**Work instructions:**
Each line below must be reproduced exactly, though the pictures are to be dropped.

Collected data entries:
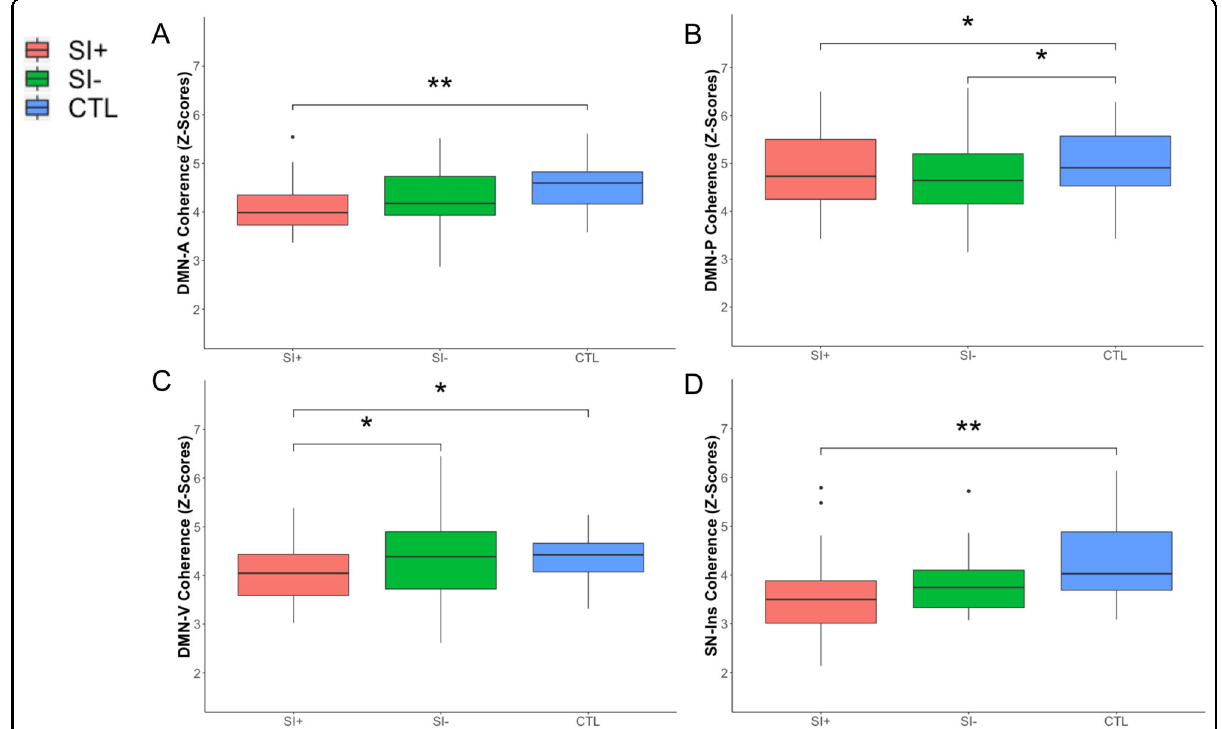
Fig. 2 Network coherence patterns associated with suicidal ideation. SI + exhibited signi fi cantly lower network coherence in DMN-A ( a ), DMN-P ( b ), DMN-V ( c ), SN-Ins ( d ) compared to CTL. SI + exhibited signi fi cantly lower network coherence in DMN-V compared to SI − ( c ). SI − exhibited signi fi cantly lower network coherence in DMN-P compared to CTL ( b ). For the purposes of visualization, all box plots depict raw data without adjustment of covariates. See Table 2 and S1 for more details. DMN-A anterior default mode network, DMN-P posterior default mode network, DMN-V ventral default mode network, SI suicidal ideation, CTL healthy controls, SN-Ins Salience Network-Insula. * p < 0.05, ** p < 0.01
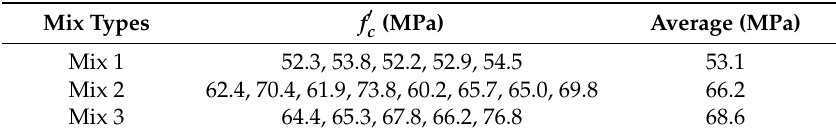
Table 2. Measured compressive strength of concrete cylinder according to the case of mix proportion.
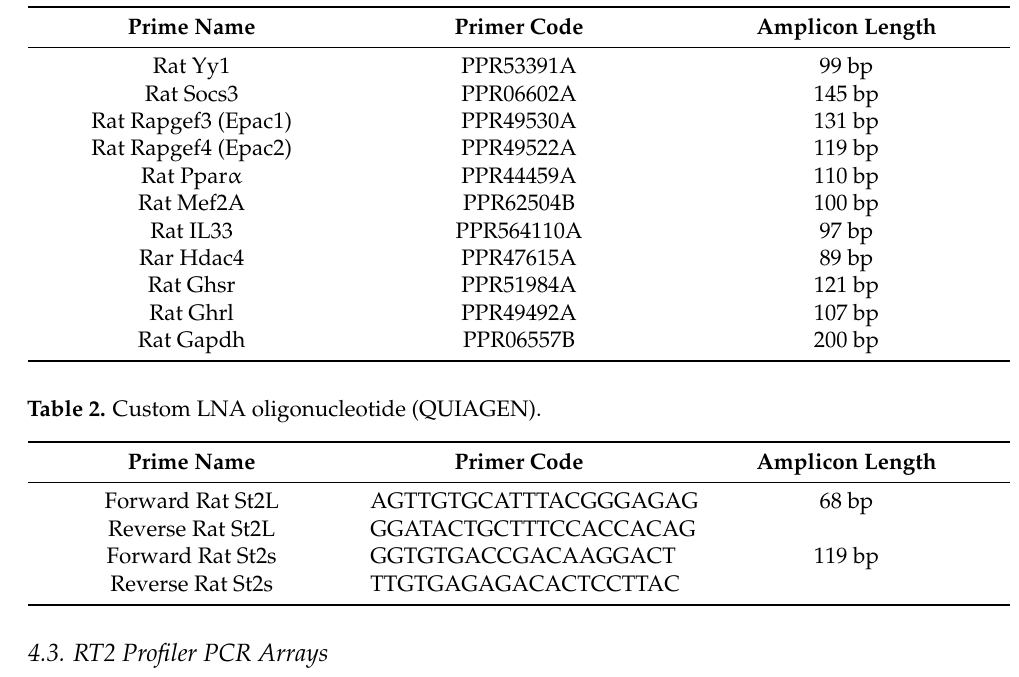
Table 1. RT2qPCR Primer Assay QIAGEN.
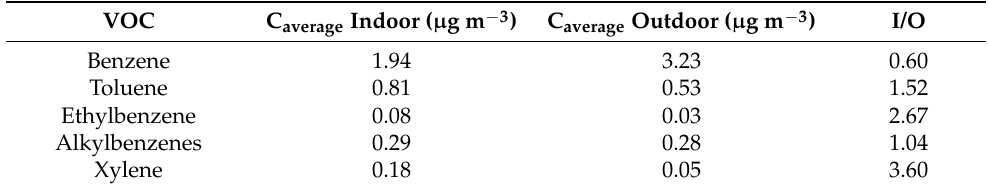
Figure 3. Benzene, Toluene, Ethylbenzene, Xylene, and Alkylbenzenes indoor mean concentration values over the entire monitoring period in the different school areas investigated. B1 indicates the male bathroom site, B2 the female bathroom site, 4B the classroom 4B, 4E classroom 4E, and O4E the external balcony outside classroom 4E. Table 3. Benzene, Toluene, Ethylbenzene, Alkylbenzenes, and Xylene indoor and outdoor mean concentration values.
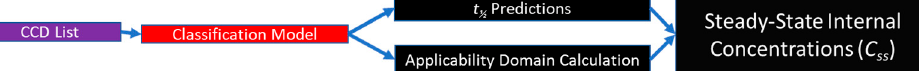
Figure 1. Scientific workflow including ( A ) Training Data Assembly, ( B ) Predictor Dataset Assembly, ( C ) Dataset Processing and Preparation, ( D ) Random Forest Model Construction, and ( E ) Application of the Models to the CCD PFAS list. Green boxes denote data sources, purple boxes denote assembled datasets, red boxes denote models, blue boxes data denote processing steps, black boxes denote model outputs, and arrows indicate flow between steps.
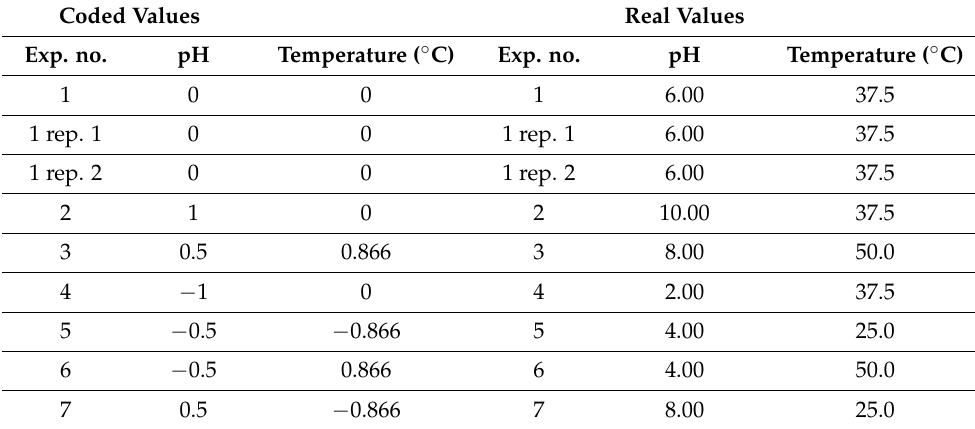
Table 1. Doehlert design for two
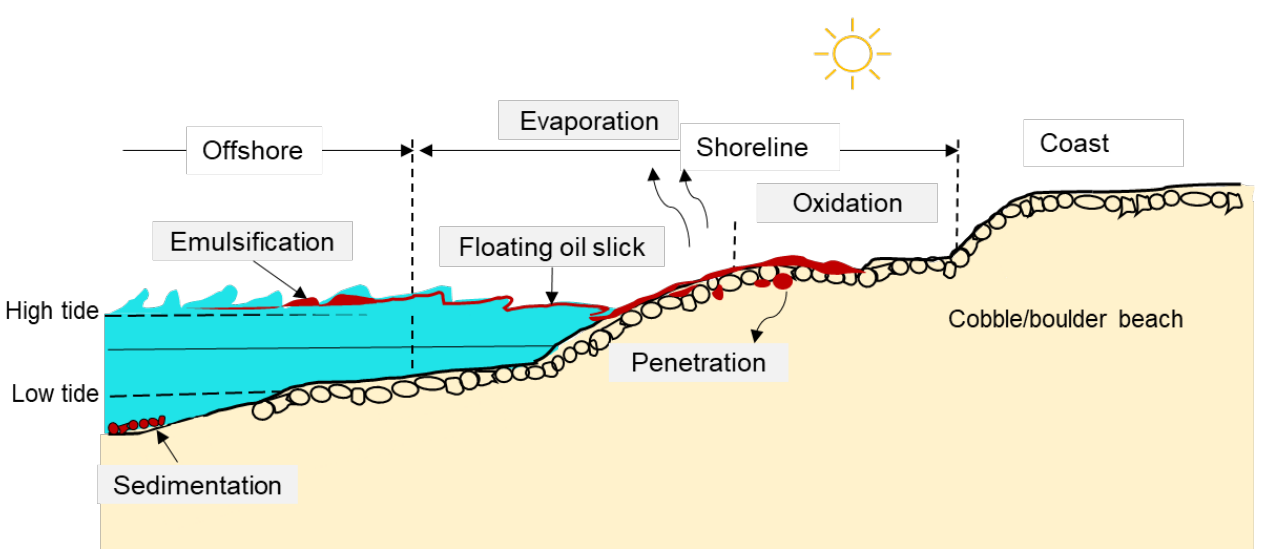
Figure 2. Example of the oil fate on shorelines.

**Task result:**
Fig. 2 Network coherence patterns associated with suicidal ideation. SI + exhibited signi fi cantly lower network coherence in DMN-A ( a ), DMN-P ( b ), DMN-V ( c ), SN-Ins ( d ) compared to CTL. SI + exhibited signi fi cantly lower network coherence in DMN-V compared to SI − ( c ). SI − exhibited signi fi cantly lower network coherence in DMN-P compared to CTL ( b ). For the purposes of visualization, all box plots depict raw data without adjustment of covariates. See Table 2 and S1 for more details. DMN-A anterior default mode network, DMN-P posterior default mode network, DMN-V ventral default mode network, SI suicidal ideation, CTL healthy controls, SN-Ins Salience Network-Insula. * p < 0.05, ** p < 0.01
Table 2. Measured compressive strength of concrete cylinder according to the case of mix proportion.
Table 1. RT2qPCR Primer Assay QIAGEN.
Figure 3. Benzene, Toluene, Ethylbenzene, Xylene, and Alkylbenzenes indoor mean concentration values over the entire monitoring period in the different school areas investigated. B1 indicates the male bathroom site, B2 the female bathroom site, 4B the classroom 4B, 4E classroom 4E, and O4E the external balcony outside classroom 4E. Table 3. Benzene, Toluene, Ethylbenzene, Alkylbenzenes, and Xylene indoor and outdoor mean concentration values.
Figure 1. Scientific workflow including ( A ) Training Data Assembly, ( B ) Predictor Dataset Assembly, ( C ) Dataset Processing and Preparation, ( D ) Random Forest Model Construction, and ( E ) Application of the Models to the CCD PFAS list. Green boxes denote data sources, purple boxes denote assembled datasets, red boxes denote models, blue boxes data denote processing steps, black boxes denote model outputs, and arrows indicate flow between steps.
Table 1. Doehlert design for two
Figure 2. Example of the oil fate on shorelines.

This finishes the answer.